BELOVED, TONI MORRISON (Tradução: Maria João Freire de Andrade)

 


Beloved é, desde o início, emocional e estruturalmente denso. Temos a sensação de estar a entrar num mundo altamente refletido e fermentado – espesso como pãezinhos de urânio; nodoso como as costas de cerejeira de Sethe. Todos os personagens deste livro estão destruídos, aleijados, incapacitados – o que, paradoxalmente, lhe confere uma dimensão heroica.

Tendo como pano de fundo a escravatura e suas consequências, o que se descreve é um verdadeiro cenário de guerra. Uma guerra que durou séculos e que talvez ainda não tenha terminado. Não uma batalha leal, mas uma chacina. Depois da Guerra da Secessão, negros vagueiam pelos caminhos, sem destino, perdidos, loucos, como as mães de Dresden, que Sebald descreve na sua ‘História Natural da Destruição’, fugindo com os corpos carbonizados dos filhos dentro de malas de viagem. Embora o que foi feito não seja reparável, serão precisos outros tantos séculos para que se possa equilibrar as coisas – e talvez não seja suficiente.

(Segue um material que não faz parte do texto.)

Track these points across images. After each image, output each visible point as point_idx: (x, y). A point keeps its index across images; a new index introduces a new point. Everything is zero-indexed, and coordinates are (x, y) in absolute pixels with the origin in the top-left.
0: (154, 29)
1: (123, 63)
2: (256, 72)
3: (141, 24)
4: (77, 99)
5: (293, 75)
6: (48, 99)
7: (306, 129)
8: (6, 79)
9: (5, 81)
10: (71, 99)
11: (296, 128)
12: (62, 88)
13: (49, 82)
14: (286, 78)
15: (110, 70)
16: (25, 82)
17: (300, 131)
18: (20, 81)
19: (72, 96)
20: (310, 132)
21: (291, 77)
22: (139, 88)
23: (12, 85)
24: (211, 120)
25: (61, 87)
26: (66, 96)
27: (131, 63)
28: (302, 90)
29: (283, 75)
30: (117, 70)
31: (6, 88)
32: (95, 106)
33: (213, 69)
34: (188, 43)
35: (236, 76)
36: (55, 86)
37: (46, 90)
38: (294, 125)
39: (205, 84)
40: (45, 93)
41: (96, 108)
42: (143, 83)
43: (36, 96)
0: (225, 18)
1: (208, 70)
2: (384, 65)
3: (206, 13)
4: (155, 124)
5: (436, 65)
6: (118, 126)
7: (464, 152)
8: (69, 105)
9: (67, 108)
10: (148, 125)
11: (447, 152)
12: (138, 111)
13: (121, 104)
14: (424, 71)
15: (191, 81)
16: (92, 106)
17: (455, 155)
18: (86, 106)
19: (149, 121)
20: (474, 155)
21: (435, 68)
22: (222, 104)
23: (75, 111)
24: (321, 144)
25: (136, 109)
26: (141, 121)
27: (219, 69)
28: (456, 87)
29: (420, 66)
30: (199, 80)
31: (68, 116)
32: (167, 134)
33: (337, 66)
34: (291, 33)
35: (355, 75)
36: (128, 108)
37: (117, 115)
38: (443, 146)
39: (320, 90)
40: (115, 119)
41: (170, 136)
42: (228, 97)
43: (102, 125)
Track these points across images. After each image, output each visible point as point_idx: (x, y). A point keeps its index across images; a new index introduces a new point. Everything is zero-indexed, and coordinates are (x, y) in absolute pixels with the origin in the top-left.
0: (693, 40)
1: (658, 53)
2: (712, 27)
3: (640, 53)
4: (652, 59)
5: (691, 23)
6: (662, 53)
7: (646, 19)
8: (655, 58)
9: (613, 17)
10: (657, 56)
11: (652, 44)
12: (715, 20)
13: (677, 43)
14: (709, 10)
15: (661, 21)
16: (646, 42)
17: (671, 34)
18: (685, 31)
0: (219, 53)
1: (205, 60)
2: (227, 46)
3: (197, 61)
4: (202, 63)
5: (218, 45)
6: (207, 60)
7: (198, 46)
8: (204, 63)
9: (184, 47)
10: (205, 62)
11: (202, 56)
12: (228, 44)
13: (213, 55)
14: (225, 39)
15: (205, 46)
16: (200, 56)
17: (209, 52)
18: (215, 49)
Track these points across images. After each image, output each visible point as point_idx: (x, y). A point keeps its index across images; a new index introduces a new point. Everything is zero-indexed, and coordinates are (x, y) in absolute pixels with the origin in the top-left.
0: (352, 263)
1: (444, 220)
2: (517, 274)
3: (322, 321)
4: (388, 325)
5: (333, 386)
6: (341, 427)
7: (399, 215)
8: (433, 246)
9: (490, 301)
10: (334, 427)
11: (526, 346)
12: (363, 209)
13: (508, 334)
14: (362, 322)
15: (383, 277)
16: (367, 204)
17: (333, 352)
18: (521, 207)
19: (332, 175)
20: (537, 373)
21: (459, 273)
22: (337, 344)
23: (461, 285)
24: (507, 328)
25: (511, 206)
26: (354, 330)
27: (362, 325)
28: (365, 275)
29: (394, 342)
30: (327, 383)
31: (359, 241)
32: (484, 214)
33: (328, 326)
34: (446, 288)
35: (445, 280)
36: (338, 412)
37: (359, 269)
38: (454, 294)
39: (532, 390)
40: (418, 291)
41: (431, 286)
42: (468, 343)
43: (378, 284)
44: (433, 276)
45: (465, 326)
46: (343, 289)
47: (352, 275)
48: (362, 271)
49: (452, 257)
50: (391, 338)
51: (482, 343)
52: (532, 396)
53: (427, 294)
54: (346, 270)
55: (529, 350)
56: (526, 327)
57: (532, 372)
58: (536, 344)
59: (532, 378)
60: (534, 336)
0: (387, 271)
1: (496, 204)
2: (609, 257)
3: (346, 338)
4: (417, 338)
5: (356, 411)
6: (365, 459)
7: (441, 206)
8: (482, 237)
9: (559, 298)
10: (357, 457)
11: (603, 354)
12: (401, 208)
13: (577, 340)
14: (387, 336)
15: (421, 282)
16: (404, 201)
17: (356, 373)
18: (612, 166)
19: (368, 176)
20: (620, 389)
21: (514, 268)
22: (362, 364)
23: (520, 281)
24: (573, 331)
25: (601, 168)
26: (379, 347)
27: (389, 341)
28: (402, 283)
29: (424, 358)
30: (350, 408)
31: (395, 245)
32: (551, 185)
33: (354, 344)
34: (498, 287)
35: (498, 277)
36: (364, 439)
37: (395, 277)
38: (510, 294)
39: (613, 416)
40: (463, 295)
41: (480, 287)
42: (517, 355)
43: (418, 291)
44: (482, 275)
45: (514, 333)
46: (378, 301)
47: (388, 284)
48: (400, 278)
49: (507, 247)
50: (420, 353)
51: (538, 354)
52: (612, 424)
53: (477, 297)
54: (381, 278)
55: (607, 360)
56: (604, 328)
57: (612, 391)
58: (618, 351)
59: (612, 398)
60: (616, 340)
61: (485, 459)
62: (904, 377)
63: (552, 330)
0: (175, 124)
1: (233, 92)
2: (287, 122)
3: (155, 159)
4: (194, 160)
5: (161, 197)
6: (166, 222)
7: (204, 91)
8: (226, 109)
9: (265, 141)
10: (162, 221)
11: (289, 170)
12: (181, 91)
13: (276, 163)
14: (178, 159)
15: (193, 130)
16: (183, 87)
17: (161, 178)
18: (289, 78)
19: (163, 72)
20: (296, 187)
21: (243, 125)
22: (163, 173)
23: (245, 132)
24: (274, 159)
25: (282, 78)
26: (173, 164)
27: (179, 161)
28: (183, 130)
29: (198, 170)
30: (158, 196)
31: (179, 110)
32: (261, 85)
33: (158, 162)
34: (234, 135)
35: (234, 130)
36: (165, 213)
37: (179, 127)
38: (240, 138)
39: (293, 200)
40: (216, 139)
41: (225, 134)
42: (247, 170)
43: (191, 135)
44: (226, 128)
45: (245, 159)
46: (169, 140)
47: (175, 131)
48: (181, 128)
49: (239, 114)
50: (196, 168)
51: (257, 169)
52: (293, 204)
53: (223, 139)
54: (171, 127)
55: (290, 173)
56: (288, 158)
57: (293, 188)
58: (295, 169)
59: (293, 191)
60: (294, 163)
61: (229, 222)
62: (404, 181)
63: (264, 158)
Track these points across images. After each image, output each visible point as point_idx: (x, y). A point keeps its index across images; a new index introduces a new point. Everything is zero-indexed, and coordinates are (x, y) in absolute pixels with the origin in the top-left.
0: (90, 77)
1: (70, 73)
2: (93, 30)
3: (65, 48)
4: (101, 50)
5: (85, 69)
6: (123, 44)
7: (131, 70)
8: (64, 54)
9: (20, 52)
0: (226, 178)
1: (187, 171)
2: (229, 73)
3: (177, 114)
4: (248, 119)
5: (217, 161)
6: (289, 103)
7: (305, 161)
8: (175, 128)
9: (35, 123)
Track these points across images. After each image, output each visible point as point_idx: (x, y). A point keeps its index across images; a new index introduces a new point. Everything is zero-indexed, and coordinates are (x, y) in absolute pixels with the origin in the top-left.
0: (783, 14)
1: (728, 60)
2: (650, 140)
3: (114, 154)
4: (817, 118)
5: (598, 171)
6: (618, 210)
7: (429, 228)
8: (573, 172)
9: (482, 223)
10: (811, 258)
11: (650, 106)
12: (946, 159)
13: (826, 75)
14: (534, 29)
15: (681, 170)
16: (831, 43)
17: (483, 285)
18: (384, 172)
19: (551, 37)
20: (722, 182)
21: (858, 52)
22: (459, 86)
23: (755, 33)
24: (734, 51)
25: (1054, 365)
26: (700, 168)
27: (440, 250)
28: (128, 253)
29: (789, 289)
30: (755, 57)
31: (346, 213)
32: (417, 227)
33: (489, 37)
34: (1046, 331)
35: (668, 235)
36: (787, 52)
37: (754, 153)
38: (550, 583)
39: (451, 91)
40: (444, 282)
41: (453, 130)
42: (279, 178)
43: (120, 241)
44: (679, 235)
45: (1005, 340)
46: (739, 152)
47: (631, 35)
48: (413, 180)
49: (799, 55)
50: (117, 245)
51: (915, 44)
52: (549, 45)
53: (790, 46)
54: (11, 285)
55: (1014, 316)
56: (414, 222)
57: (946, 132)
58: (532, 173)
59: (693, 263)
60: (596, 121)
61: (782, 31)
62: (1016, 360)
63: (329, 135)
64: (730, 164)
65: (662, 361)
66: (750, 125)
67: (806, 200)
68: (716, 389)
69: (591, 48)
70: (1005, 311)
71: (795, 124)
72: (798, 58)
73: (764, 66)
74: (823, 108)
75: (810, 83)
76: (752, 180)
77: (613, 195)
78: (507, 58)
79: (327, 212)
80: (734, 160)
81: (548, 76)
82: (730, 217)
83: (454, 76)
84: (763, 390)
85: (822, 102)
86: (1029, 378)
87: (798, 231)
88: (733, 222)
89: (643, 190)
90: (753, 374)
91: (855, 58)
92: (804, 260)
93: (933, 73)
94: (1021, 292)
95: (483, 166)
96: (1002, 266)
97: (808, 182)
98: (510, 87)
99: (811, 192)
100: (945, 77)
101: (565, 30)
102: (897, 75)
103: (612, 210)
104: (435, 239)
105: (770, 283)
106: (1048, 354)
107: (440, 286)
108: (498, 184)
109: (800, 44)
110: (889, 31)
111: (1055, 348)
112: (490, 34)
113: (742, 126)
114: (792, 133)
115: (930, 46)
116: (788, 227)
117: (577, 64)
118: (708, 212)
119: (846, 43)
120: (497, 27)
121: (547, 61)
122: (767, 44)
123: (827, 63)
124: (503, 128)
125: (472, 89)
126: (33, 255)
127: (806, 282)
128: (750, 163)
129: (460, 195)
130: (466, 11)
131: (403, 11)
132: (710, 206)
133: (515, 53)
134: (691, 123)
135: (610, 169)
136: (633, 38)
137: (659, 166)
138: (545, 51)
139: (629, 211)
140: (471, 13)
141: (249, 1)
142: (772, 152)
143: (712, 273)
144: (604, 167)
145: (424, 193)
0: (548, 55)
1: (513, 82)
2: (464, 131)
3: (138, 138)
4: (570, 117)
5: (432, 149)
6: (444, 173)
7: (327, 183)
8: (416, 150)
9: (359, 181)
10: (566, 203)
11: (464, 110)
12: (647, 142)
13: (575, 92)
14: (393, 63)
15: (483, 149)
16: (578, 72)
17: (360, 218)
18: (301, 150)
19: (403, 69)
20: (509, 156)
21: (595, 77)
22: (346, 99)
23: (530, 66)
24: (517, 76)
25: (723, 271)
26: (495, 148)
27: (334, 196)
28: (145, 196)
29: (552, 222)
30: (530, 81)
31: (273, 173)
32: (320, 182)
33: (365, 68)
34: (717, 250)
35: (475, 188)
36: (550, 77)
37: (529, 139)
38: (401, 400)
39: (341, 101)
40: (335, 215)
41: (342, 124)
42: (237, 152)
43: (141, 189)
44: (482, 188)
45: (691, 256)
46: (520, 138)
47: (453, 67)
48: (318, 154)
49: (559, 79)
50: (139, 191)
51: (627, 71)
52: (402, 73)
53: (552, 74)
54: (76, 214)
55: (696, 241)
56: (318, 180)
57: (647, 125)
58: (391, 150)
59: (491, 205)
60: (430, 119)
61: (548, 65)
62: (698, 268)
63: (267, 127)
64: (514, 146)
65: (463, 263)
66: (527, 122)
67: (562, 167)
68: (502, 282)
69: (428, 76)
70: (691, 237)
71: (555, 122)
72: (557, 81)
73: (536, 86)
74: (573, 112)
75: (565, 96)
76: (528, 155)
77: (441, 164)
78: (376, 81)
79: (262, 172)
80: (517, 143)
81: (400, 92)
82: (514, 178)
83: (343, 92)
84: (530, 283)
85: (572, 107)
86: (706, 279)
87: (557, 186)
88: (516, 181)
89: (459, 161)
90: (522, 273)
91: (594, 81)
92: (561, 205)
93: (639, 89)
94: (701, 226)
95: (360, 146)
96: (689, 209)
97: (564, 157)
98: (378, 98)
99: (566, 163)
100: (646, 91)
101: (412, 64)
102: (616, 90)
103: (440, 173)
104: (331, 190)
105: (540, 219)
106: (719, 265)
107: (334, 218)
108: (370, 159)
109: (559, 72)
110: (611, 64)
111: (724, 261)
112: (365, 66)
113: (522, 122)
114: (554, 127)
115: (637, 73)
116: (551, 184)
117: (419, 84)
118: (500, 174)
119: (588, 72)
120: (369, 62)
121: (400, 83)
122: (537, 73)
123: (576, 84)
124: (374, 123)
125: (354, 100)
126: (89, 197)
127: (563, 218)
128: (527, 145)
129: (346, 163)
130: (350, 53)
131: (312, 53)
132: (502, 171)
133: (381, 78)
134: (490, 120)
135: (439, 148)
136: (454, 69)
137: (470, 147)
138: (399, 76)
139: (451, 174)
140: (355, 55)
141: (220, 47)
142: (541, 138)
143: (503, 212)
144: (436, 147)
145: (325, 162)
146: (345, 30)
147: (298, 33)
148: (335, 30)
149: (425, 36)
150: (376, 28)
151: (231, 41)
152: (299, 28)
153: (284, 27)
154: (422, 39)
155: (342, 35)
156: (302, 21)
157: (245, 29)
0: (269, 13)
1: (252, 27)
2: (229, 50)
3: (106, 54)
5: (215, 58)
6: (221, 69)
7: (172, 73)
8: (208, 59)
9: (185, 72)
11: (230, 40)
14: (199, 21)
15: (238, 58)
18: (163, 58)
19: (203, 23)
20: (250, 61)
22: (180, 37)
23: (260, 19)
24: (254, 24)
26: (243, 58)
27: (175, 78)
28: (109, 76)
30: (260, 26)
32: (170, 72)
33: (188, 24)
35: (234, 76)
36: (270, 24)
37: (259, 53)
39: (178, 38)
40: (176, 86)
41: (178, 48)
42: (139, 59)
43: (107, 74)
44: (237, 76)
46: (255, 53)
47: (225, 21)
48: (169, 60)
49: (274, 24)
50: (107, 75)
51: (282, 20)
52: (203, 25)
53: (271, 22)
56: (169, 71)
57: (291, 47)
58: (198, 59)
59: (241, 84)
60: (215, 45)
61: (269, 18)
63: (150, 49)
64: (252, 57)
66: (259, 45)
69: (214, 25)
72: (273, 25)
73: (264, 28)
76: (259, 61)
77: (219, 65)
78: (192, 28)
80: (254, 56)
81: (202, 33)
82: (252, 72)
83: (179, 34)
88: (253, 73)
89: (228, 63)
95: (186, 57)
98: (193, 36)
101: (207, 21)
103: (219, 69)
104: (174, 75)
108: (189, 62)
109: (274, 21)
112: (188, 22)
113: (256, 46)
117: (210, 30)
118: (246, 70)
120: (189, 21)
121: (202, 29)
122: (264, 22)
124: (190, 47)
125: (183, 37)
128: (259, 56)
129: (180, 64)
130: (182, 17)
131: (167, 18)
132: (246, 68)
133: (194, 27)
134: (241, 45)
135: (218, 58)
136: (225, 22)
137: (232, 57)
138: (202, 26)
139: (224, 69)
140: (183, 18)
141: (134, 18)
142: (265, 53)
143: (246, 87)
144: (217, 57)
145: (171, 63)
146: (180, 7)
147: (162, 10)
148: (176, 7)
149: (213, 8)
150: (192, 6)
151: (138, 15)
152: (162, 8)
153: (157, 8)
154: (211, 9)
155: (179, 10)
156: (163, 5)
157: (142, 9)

Inscrito neste cenário, há o caso particular de uma mãe que, perante a possibilidade de ser novamente capturada com os seus filhos, decide, por amor, matá-los. Um ato sem redenção, que a assombrará para sempre. A destruição última, a dizimação de toda esperança, uma desagregação do ser. O livro carrega esse peso. A única redenção ocorre quando Denver decide sair de casa e procurar ajuda, afirmando-se como um indivíduo numa comunidade.